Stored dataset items
━━━━━━

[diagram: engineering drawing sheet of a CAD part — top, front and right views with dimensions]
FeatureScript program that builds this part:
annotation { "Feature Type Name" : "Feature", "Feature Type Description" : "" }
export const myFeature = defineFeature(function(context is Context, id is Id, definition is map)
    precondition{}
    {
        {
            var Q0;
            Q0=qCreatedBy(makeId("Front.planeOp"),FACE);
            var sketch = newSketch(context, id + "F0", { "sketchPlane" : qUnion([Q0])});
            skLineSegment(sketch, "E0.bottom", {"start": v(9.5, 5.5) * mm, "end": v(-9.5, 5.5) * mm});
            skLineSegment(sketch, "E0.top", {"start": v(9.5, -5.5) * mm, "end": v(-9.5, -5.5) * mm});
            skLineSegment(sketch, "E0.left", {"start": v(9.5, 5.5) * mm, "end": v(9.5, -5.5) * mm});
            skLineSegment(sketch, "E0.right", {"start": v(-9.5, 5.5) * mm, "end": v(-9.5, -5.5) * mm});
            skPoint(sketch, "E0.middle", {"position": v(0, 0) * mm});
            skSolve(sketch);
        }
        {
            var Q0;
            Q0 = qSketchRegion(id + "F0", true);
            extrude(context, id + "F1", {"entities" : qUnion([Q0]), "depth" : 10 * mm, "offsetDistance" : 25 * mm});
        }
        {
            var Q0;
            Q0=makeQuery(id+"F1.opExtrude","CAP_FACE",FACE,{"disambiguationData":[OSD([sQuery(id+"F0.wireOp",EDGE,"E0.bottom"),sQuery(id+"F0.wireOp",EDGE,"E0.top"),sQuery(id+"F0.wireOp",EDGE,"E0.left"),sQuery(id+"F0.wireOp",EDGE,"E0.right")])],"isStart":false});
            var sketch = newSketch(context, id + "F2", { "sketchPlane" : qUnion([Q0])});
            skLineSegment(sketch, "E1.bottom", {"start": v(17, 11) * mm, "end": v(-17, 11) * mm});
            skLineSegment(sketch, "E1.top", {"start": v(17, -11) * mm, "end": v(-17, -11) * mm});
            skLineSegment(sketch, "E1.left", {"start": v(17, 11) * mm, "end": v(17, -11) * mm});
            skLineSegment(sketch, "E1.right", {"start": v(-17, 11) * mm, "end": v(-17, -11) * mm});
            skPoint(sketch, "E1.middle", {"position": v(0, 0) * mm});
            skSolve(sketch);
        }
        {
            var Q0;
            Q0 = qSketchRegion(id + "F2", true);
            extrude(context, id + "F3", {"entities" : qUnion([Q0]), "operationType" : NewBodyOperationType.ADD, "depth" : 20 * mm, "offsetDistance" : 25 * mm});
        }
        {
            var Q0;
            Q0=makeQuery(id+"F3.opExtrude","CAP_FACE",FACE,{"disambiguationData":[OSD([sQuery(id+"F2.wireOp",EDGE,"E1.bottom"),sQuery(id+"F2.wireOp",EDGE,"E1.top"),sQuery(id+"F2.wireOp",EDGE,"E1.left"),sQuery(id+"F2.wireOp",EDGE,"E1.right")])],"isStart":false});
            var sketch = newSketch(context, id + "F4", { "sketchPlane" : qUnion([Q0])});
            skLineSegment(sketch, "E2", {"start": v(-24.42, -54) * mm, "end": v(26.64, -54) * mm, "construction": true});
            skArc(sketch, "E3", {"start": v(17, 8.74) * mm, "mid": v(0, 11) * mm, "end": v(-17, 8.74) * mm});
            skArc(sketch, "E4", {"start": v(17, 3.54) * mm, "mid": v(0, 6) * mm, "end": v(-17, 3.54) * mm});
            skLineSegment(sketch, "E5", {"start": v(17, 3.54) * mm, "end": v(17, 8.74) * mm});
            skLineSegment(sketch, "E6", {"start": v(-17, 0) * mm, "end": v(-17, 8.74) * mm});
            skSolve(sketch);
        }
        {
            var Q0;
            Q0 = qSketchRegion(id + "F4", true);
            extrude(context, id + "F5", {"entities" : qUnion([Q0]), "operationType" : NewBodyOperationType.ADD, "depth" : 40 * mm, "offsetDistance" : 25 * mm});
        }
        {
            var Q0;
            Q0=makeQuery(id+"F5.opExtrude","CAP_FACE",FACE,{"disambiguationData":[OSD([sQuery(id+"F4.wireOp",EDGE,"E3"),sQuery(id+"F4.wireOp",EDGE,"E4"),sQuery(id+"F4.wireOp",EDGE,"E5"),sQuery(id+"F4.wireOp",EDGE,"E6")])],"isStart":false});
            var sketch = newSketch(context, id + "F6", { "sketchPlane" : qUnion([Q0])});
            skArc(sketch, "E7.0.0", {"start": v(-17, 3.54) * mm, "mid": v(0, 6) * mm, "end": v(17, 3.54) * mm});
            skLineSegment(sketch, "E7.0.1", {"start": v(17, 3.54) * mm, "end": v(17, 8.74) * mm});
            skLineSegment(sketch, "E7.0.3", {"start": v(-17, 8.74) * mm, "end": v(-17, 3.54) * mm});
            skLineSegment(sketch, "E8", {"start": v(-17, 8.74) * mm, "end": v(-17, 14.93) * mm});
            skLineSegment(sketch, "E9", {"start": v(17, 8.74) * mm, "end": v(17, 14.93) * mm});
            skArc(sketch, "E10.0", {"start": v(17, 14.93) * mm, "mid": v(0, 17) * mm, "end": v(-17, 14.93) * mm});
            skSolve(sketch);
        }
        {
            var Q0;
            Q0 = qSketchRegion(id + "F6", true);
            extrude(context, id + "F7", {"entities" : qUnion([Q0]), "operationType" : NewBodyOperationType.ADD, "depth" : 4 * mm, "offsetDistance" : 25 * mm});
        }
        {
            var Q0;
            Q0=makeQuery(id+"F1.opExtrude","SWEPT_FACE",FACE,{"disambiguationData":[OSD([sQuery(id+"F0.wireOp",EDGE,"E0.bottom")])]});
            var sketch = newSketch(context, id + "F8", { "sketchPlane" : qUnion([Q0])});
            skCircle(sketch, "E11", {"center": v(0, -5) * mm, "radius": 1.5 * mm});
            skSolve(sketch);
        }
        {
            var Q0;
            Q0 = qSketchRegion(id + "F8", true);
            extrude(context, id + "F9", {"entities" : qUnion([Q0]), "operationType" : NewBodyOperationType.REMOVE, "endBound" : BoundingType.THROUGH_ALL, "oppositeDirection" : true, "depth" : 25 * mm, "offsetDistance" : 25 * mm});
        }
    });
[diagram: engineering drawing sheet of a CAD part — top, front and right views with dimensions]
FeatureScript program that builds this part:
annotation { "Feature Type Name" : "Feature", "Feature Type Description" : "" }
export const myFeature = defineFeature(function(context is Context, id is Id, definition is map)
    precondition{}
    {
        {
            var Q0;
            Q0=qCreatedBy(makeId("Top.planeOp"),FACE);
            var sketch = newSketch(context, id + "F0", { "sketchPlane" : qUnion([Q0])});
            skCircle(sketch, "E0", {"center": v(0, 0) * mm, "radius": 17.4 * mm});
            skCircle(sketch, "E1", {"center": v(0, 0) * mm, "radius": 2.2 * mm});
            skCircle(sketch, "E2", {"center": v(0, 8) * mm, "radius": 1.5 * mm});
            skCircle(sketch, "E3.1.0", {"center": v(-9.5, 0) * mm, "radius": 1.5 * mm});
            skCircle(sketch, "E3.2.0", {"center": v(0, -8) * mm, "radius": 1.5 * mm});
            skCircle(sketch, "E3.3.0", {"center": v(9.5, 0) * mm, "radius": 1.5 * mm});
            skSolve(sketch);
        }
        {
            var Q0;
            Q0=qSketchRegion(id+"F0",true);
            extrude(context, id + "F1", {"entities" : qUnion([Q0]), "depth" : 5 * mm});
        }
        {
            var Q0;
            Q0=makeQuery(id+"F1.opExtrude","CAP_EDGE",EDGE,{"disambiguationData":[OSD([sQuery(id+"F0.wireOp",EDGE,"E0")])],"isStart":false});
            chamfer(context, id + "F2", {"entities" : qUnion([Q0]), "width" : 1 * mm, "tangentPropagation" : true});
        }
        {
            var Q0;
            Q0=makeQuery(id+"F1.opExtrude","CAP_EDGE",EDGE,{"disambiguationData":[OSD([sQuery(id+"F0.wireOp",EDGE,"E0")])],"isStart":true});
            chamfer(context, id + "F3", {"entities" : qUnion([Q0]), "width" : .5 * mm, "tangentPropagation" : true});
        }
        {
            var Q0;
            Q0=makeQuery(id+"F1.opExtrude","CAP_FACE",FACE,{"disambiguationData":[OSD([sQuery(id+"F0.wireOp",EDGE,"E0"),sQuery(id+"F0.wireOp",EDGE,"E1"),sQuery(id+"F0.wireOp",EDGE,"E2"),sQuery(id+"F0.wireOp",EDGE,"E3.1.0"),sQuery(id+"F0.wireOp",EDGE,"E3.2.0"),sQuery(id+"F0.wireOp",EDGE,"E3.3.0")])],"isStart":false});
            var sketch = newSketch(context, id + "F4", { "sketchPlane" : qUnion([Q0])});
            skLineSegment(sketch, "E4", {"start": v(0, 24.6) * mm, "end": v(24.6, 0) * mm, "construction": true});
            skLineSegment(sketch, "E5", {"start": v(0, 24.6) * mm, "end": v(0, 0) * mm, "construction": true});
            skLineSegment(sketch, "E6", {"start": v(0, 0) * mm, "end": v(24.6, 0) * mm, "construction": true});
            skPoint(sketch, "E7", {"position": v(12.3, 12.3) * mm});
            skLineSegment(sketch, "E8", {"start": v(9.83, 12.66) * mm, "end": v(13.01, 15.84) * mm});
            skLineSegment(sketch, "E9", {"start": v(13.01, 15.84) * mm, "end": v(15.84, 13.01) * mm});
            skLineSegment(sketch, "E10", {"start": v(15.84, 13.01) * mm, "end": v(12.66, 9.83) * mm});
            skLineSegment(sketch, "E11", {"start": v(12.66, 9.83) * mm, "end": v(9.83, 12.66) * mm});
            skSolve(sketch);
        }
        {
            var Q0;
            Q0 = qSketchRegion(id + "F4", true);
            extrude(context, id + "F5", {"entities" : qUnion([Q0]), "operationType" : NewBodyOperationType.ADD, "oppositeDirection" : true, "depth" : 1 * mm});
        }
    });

━━━━━━

Locate and copy every line above that contains the string "sketchPlane".

            var sketch = newSketch(context, id + "F0", { "sketchPlane" : qUnion([Q0])});
            var sketch = newSketch(context, id + "F2", { "sketchPlane" : qUnion([Q0])});
            var sketch = newSketch(context, id + "F4", { "sketchPlane" : qUnion([Q0])});
            var sketch = newSketch(context, id + "F6", { "sketchPlane" : qUnion([Q0])});
            var sketch = newSketch(context, id + "F8", { "sketchPlane" : qUnion([Q0])});
            var sketch = newSketch(context, id + "F0", { "sketchPlane" : qUnion([Q0])});
            var sketch = newSketch(context, id + "F4", { "sketchPlane" : qUnion([Q0])});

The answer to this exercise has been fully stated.